When you train a neural network, the final weights are the product of millions of floating-point operations chained together. If your training framework uses cuDNN, the specific convolution algorithm selected can vary between runs and between driver versions. NVIDIA's documentation explicitly notes that bitwise reproducibility requires specific configuration choices and that the default behavior prioritizes performance over determinism.

In medical device manufacturing, you are required to maintain a Software Bill of Materials documenting every component version. You are required to demonstrate that your build is reproducible. You are required to investigate when outputs change unexpectedly. These requirements exist because silent changes in behavior are how patients get hurt.

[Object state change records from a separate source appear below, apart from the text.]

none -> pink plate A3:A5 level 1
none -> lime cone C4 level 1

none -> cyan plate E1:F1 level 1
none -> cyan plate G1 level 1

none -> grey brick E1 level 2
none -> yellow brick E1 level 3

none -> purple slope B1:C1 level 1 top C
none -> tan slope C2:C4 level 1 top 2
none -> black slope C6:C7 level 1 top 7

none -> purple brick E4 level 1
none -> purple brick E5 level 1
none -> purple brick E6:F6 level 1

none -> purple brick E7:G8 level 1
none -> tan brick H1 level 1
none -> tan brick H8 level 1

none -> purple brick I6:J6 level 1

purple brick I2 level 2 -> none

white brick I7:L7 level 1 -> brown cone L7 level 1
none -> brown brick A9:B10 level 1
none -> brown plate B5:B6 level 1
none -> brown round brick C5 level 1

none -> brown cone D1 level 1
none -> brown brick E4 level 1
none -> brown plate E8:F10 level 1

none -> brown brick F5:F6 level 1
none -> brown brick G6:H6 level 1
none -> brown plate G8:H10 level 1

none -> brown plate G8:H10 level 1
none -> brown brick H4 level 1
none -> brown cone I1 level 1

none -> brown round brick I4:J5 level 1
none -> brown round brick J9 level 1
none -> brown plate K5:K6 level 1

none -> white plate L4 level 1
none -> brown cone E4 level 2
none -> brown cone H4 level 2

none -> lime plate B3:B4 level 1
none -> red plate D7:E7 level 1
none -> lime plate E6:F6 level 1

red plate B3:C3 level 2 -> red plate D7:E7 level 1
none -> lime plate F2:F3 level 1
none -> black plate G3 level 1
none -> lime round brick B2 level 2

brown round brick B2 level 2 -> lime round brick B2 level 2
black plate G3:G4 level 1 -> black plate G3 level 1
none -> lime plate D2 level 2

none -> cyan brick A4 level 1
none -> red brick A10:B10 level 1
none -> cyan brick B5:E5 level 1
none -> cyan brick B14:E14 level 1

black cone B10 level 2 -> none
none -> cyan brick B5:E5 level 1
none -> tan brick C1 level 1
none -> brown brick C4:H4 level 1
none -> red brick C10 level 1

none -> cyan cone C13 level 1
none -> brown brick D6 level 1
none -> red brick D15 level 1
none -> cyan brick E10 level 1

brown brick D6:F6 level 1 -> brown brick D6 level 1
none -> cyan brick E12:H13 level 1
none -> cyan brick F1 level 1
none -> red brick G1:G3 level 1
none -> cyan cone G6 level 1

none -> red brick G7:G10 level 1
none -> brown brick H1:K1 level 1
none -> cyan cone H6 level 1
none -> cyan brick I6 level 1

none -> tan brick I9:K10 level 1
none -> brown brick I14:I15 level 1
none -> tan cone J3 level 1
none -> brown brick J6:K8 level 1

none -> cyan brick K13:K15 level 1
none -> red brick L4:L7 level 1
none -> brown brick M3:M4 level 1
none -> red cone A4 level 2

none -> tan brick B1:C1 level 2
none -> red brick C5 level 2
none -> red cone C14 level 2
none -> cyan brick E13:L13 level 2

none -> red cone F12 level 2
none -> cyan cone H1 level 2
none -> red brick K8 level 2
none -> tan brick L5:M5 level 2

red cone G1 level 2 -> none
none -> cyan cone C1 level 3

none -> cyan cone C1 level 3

In AI development, the equivalent of this GCC version change happens routinely: PyTorch updates its default CUDA kernels, cuDNN changes its autotuner heuristics, a driver update changes instruction scheduling, a cloud provider silently rotates the GPU hardware behind your API endpoint. Each change is individually minor. The compound effect on model behavior is largely unstudied. Very few teams maintain the traceability to even know it happened.

The Supply Chain Question

If two versions of GCC produce different results from identical source code and identical flags, how confident are you that your production AI model was produced by the exact toolchain you think it was? Could you prove it? In aerospace or medical devices, this would be a finding. In AI, it's Tuesday.

Technical Notes

This page compiles and executes code in real-time using the Compiler Explorer REST API, an open-source project created by Matt Godbolt. The compiler identifiers are g115 (x86-64 GCC 11.5) and g152 (x86-64 GCC 15.2). No code is executed locally in your browser.

If the Compiler Explorer API is unavailable, the button will report an error. The demonstration depends on Godbolt's servers being reachable at the time you click. You can verify these results yourself at godbolt.org by entering the source code above with compilers x86-64 gcc 11.5 and x86-64 gcc 15.2. The previous hyperlink may expire at some point.